[Given entries Boundary: Start]

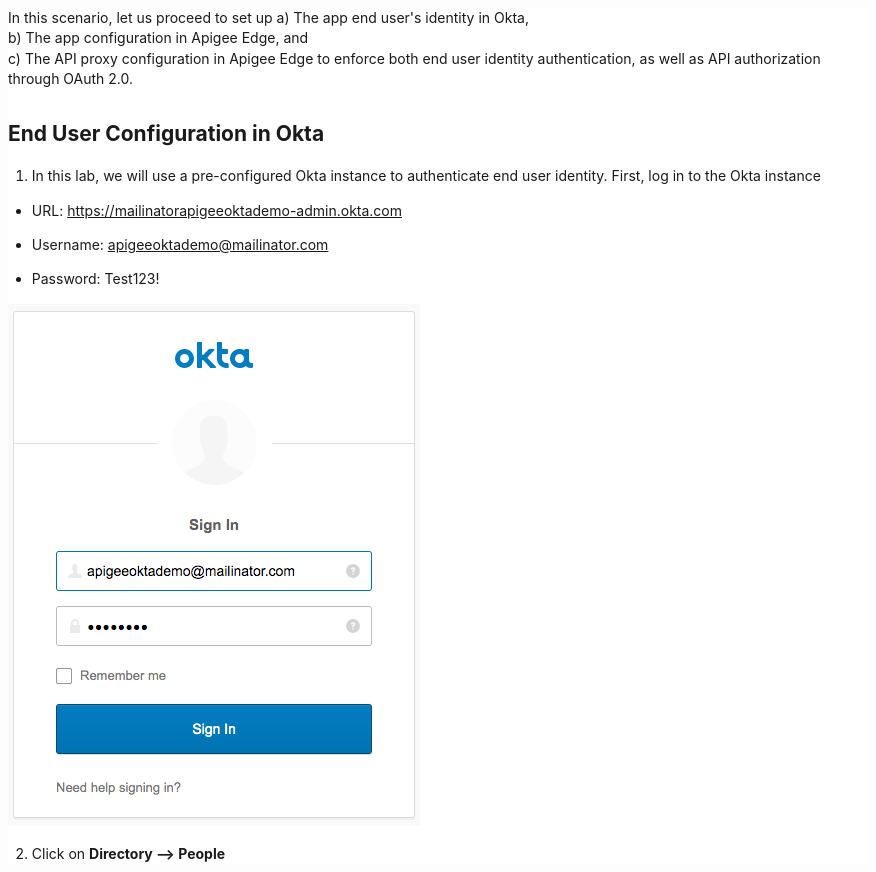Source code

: In this scenario, let us proceed to set up
a) The app end user's identity in Okta,  
b) The app configuration in Apigee Edge, and  
c) The API proxy configuration in Apigee Edge to enforce both end user identity authentication, as well as API authorization through OAuth 2.0.

## End User Configuration in Okta

1. In this lab, we will use a pre-configured Okta instance to authenticate end user identity. First, log in to the Okta instance

* URL: https://mailinatorapigeeoktademo-admin.okta.com

* Username: apigeeoktademo@mailinator.com

* Password: Test123!

![image alt text](./media/okta_login.png)

2. Click on **Directory --> People**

[Given entries Boundary: End]

*To-do item*
Pull out each line in the rows that contains the word "Edge", matching case exactly.

*Solution to the exercise*
b) The app configuration in Apigee Edge, and  
c) The API proxy configuration in Apigee Edge to enforce both end user identity authentication, as well as API authorization through OAuth 2.0.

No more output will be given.